Isobel Dixon’s ‘Gemini’


 
Gemini
Isobel Dixon
  
Below my heart hang two pale women,
ghostly, gelid, sea-horse girls.
Without my telling you would never
see them, tiny tapioca clumps suspended
in the silt between my bones.
  
So nearly motionless, they are both breathing,
dreaming their amoebic dreams,
and I swear when I wake before dawn, try
vainly to return to mine, I hear them, faintly,
murmuring. But my ribs make a shallow hull
  
and one of them must go. Duck, bail out,
flushed into the sewage and the wider sea.
I can’t endure them both, adrift
among my vital parts, sizing each other up
with tadpole eyes. I must decide
  
and feed the lucky one. Let the other shrink,
dissolve back to this body’s salty soup.
Look closely at them: soulmates, secret
sharers, not-quite-siamese. Who stays,
who goes, which one of them is history?
  
She kicks up an almighty storm, makes
waves, enormous, tidal; while her sister’s
calm, pacific, dull. Our oil-on-troubled-water-
pourer, keeper of the peace.

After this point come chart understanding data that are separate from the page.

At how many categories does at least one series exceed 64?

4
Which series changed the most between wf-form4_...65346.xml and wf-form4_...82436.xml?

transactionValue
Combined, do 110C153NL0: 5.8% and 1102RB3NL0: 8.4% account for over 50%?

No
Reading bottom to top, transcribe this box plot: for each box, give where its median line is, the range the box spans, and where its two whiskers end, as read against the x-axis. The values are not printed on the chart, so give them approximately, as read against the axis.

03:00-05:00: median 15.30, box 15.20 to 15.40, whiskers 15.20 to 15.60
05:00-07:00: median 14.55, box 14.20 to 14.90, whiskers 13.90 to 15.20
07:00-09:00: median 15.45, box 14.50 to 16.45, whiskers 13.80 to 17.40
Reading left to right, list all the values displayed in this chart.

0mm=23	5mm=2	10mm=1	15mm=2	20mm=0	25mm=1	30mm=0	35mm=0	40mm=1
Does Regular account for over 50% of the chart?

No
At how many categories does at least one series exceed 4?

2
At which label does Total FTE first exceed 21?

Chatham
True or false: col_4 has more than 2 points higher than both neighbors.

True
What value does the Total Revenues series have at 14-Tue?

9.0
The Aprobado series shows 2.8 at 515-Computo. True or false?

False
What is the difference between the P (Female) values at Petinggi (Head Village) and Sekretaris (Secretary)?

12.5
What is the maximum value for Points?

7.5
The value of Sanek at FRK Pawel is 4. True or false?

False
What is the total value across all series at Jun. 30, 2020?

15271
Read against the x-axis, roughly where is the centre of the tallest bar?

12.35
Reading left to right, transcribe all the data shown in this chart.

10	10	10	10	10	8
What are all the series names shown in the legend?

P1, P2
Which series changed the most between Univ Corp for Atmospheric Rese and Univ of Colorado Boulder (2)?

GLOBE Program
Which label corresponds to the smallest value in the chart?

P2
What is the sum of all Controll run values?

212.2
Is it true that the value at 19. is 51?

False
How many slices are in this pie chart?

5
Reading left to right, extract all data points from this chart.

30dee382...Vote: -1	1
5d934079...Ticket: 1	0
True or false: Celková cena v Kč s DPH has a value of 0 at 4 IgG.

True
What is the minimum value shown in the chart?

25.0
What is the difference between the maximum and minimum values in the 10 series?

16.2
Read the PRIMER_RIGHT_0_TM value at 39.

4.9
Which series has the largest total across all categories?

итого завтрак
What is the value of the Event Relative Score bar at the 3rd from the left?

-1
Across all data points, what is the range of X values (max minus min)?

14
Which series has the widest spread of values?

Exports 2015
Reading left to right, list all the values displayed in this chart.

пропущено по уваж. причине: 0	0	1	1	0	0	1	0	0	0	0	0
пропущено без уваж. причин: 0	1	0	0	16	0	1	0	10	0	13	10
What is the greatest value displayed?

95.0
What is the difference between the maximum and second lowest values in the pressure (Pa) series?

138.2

You choose
mark one who should be squeezed out
  
of this narrow vessel; voided, spilled,
to lighten, buoy me, make some space.
Plain sailing then, I’ll forge ahead, forget
her spectral presence, and a lifetime’s
sly, subversive whispering. Learn
  
single-mindedness at last. But when it’s well
and truly done, how will I know? Will I feel
relief, release, how the balance shifts
and settles; then walk straight, unpuzzled,
sure  or limp and stumble, still
obscurely troubled, phantom-limbed?
   
 
 
 
from A Fold in the Map (Salt Publishing, 2007)
   
Read more about Isobel and A Fold in the Map here.
   
Visit Isobel’s website here.

2 thoughts on “Isobel Dixon’s ‘Gemini’

  1. Rethabile

    This is for the enjoyment and spread of good poetry, Jo, my dear. Another element of the book I like is the bookness of it: not poems in a book, but a book of poems.